# START OF Data for processing
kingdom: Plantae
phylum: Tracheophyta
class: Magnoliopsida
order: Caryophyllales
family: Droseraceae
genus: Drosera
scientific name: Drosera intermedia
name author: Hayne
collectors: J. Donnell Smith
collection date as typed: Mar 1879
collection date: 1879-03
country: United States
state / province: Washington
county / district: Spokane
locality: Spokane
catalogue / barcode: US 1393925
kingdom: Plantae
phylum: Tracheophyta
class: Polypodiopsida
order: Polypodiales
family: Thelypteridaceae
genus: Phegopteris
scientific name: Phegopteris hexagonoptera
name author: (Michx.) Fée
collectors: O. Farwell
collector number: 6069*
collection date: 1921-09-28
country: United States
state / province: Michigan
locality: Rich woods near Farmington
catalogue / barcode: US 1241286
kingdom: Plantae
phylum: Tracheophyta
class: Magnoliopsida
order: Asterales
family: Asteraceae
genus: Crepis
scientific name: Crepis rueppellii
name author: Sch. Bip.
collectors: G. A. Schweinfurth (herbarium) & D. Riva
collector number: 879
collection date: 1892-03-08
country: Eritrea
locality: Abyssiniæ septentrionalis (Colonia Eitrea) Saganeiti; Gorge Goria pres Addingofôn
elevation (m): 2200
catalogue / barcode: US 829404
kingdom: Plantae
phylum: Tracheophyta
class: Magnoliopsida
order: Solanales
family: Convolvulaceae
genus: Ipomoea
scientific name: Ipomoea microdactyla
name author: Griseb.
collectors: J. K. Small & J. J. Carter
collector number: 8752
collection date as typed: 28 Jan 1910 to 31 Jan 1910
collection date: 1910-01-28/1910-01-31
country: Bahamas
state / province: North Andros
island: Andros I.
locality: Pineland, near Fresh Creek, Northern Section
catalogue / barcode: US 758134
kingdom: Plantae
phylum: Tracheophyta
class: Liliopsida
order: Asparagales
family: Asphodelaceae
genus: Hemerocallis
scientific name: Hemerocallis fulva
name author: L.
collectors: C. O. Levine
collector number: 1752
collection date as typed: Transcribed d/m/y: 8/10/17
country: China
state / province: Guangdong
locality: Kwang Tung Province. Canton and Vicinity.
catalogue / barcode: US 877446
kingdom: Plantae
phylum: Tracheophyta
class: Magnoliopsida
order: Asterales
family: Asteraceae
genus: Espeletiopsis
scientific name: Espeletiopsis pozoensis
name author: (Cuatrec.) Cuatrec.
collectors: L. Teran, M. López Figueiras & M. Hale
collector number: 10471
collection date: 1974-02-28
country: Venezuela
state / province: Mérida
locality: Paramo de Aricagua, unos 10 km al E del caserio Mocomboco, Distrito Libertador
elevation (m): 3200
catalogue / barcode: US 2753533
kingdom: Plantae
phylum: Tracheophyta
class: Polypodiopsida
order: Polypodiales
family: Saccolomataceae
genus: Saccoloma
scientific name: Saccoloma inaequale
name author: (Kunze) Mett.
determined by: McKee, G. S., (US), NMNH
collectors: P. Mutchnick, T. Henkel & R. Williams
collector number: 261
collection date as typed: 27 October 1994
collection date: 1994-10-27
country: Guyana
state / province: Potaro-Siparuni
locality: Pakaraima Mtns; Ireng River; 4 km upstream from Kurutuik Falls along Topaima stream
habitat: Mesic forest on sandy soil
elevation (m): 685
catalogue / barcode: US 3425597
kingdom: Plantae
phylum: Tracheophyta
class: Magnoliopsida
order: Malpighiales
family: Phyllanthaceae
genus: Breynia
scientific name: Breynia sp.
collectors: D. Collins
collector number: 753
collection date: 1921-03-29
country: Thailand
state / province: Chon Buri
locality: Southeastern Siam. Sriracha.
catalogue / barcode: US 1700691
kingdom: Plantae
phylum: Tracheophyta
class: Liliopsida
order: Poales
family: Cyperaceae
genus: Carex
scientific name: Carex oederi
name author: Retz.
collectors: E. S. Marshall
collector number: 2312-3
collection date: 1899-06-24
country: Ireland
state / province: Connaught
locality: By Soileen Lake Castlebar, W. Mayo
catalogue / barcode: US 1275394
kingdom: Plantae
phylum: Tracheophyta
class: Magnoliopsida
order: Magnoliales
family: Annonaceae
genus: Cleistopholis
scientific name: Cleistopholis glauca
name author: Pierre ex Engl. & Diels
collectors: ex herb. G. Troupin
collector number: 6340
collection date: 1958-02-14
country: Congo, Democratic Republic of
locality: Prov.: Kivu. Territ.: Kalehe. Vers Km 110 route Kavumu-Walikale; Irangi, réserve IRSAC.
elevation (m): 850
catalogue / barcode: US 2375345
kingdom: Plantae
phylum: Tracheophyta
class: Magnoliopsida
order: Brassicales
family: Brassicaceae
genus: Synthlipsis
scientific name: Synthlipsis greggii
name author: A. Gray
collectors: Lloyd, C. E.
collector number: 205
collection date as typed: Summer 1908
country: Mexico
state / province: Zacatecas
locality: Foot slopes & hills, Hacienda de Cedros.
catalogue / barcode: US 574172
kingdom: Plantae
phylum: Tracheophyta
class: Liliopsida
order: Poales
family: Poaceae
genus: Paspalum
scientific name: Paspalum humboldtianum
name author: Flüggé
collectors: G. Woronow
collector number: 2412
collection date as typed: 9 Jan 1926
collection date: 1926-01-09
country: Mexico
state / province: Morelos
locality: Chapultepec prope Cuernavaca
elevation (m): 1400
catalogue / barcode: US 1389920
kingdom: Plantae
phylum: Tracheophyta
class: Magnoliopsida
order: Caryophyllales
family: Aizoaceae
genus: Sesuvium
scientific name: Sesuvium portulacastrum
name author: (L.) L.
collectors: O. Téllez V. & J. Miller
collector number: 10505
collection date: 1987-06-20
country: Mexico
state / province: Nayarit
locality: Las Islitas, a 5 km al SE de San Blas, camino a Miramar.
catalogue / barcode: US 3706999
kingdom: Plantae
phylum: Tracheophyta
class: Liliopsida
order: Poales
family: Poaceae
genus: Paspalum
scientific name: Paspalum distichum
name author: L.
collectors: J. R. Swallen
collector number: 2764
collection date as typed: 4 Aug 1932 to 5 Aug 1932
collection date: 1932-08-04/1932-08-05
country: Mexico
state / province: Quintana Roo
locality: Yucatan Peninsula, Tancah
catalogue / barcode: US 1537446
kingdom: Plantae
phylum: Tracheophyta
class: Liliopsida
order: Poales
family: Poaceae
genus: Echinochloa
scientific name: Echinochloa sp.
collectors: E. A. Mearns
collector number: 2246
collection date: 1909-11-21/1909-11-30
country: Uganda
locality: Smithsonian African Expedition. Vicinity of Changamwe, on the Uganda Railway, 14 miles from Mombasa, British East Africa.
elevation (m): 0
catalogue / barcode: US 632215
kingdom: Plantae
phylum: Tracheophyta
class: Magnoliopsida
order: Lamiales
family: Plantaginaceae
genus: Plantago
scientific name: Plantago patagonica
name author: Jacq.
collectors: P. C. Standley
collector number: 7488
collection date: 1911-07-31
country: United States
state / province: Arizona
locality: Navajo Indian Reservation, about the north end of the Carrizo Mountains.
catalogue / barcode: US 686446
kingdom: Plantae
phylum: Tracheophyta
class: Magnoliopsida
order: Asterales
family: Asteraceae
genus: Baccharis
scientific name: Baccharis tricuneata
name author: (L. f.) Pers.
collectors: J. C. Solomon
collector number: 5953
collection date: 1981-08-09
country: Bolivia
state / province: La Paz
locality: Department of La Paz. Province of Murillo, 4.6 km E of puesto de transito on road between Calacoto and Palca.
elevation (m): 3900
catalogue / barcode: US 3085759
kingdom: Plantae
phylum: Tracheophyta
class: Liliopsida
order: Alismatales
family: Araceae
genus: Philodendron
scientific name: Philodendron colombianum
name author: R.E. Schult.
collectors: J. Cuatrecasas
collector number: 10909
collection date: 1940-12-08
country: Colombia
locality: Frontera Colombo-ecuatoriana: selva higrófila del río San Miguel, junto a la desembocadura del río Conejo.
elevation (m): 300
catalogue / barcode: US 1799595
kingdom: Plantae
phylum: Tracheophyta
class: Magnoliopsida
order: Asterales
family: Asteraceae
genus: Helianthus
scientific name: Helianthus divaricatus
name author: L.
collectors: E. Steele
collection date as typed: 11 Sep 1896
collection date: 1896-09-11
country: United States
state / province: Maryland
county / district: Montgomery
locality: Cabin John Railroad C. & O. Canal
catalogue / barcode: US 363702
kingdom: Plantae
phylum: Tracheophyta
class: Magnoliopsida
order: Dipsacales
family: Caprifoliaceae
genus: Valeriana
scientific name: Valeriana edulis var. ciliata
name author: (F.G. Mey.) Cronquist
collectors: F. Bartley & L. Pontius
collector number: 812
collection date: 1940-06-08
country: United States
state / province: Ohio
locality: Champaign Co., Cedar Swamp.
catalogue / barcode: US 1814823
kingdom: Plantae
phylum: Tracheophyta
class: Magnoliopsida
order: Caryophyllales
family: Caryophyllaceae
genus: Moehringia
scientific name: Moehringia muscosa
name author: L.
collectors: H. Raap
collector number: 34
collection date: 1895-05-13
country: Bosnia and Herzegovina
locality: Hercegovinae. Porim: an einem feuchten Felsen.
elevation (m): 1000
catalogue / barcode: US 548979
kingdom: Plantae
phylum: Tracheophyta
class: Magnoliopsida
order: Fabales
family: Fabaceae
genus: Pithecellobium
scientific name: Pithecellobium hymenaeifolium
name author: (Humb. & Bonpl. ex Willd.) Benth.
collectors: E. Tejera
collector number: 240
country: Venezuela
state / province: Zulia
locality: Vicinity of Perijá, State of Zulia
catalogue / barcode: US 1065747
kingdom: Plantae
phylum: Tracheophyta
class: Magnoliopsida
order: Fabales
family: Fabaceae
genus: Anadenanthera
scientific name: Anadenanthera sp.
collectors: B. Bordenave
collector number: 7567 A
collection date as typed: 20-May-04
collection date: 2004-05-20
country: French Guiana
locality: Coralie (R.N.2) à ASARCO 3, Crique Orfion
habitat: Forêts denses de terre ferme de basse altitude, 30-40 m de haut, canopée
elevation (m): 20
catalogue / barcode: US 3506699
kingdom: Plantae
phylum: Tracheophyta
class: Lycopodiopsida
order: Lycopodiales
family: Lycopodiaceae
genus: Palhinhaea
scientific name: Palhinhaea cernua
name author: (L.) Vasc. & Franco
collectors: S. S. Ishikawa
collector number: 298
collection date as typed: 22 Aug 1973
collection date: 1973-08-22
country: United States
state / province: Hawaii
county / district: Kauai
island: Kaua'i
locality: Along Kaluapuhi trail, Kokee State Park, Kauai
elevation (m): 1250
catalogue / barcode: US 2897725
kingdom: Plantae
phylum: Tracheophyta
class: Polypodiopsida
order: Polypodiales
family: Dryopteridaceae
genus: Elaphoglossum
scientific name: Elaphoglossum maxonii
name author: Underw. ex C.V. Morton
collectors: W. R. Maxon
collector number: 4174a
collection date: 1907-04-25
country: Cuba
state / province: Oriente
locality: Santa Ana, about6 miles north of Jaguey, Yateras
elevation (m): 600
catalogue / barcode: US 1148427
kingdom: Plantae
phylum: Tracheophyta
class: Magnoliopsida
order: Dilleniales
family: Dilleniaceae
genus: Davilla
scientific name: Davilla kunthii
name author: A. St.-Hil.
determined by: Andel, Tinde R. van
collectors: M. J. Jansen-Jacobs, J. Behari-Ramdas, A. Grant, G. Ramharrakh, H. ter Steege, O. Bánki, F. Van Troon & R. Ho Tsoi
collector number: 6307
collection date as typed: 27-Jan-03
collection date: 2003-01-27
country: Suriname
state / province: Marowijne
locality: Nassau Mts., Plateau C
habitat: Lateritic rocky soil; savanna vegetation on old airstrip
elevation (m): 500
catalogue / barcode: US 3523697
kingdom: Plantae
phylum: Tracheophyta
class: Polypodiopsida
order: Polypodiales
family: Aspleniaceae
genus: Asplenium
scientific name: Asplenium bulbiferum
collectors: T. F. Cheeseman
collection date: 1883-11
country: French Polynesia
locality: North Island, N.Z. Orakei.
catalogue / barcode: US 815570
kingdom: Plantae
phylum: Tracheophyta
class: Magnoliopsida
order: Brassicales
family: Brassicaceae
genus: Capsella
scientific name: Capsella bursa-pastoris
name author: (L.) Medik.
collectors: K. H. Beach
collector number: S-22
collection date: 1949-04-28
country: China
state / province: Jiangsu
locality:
# END OF Data for processing
Task description: Reproduce the lines above that run between the line containing "genus: Helianthus" and the line containing "name author: (F.G. Mey.) Cronquist", inclusive, without changing a character.

Exercise result:
genus: Helianthus
scientific name: Helianthus divaricatus
name author: L.
collectors: E. Steele
collection date as typed: 11 Sep 1896
collection date: 1896-09-11
country: United States
state / province: Maryland
county / district: Montgomery
locality: Cabin John Railroad C. & O. Canal
catalogue / barcode: US 363702
kingdom: Plantae
phylum: Tracheophyta
class: Magnoliopsida
order: Dipsacales
family: Caprifoliaceae
genus: Valeriana
scientific name: Valeriana edulis var. ciliata
name author: (F.G. Mey.) Cronquist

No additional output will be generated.